Abstract: Jenny Chen
Mentor: Dr. Burgmayer
It has been evident that molybdenum cofactor (Moco) is crucial to the function of three enzymes: sulfite oxidase, aldehyde oxidase, and xanthine oxidase. Variations caused by mutations in different genes, molybdenum cofactor deficiency is a human disease that leads to sulphite intoxication, neurological damage, lens dislocation, abnormal physiognomy, and other abnormalities. Combined with the deficiencies of the molybdenum-containing enzymes mentioned, the rare genetic disease triggers health abnormalities and defects responsible for fatalities, especially in infants. And because most treatment methods have been unsuccessful, the understanding of Moco, its catalytic functions, and the important roles it plays on human health can help further research and the development of treatments for molybdenum cofactor deficiency in humans.
The molybdenum-containing enzymes share similar pterin at their catalytic sites, the molybdenum cofactor, and the transition metal molybdenum is only biologically active when complexed by the cofactor. The Burgmayer group has been investigating the structural and electronic nature of Moco and has created a model consisted of a molybdenum dithiolene complex, synthesized by reactions involving a molybdenum tetrasulfido compound and a pterinyl alkyne. Through the oxidation of the molybdenum from Mo0 to MoIV, the tetrasulfide ligand in the molybdenum tetrasulfido reagent is produced in a two-step pathway. As the most effect methodology, several pterinyl alkyne reagents have been synthesized in a six-step pathway, highlighting the Sonogashira cross coupling reaction as the last step. Some of the pterinyl alkynes used in the synthesis of the molybdenum dithiolene complex include DIFPEPP, PEPP, AEP, BOPP, BMOPP, BOQO, and BMOQO.
The objective of this research is to improve the efficacy of the molybdenum dithiolene complex synthesis. Using collective methodologies from previous research projects of the Burgmayer group members, including several procedures pioneered by Kelly Matz, this research focuses on a larger-scaled reproduction of the synthesis and the convergence of [Et4N]+[Tp*Mo+4(S)S4]-, the tetrasulfide, and BMOPP, a dimethylated, pterinyl alkyne, in hopes of products with better purity and higher yields. In addition, several experiments with other pterinyl alkyne reagents will be carried out with the objective of shielding and protecting the sulfurs in the molybdenum dithiolene complexes produced.
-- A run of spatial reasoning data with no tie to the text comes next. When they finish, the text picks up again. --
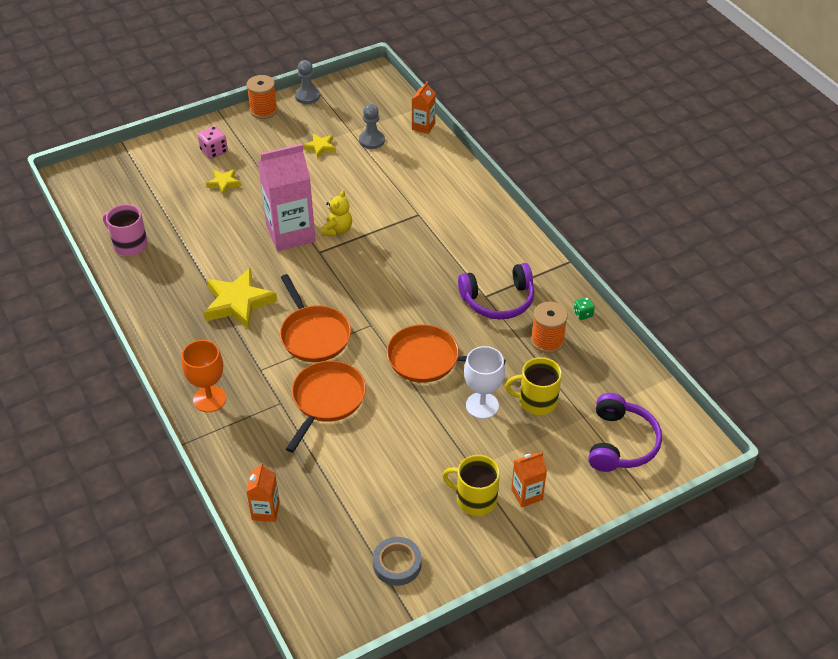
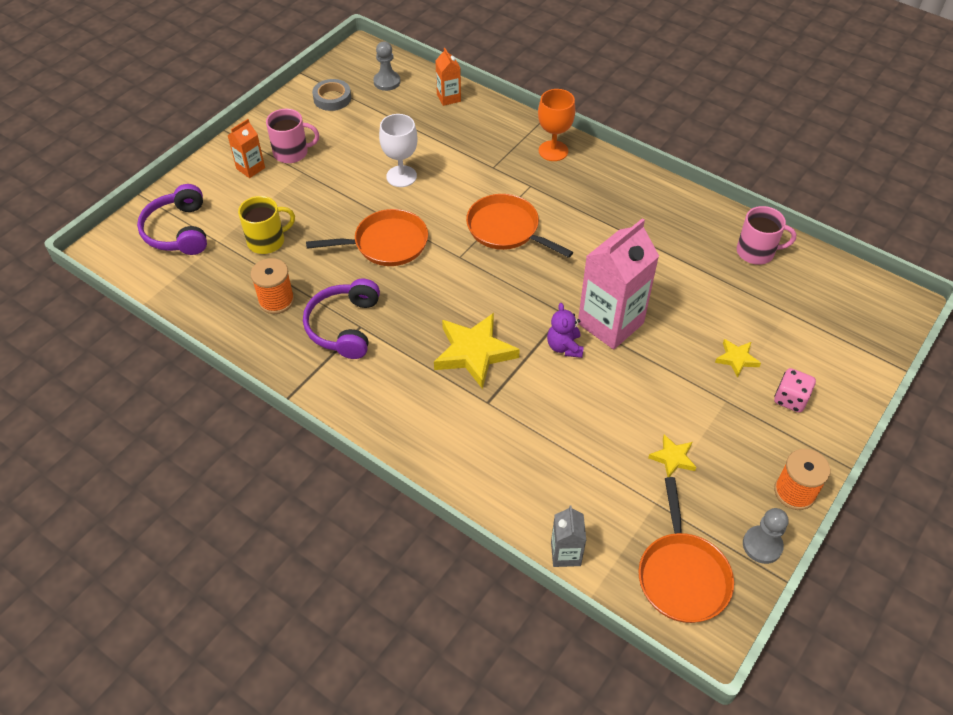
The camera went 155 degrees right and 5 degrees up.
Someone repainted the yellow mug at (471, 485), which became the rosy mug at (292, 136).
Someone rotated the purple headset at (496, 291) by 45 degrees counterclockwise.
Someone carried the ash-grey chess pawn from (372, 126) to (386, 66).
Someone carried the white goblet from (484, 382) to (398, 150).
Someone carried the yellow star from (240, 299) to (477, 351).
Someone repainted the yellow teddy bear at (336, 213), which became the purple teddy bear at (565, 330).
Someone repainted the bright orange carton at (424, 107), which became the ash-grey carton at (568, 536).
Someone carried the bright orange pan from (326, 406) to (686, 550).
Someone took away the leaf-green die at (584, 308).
The first pathway has almost been successfully replicated with confirmations of compound identities using melting point, MS, IR, and 1H NMR. Members of this group have also continued to work on a replicable procedure to synthesis pure [Et4N]+[Tp*Mo+4(S)S4]-. There have been implementations of new techniques in order to monitor the synthesis of [Et4N]+[Tp*Mo+4(S)S4]-. During the past few years, this reaction was reduced from 7 days to 2-4 days due to the brown-to-green color change, the indication of completion. However, the MS data taken of our green product recently showed the presence of [Et4N]+[Tp*Mo(CO)3]-, which indicated that the reaction did not run to completion after 4 days. Finding a more effective way of synthesizing pure [Et4N]+[Tp*Mo+4(S)S4]- is important to the overall Moco model.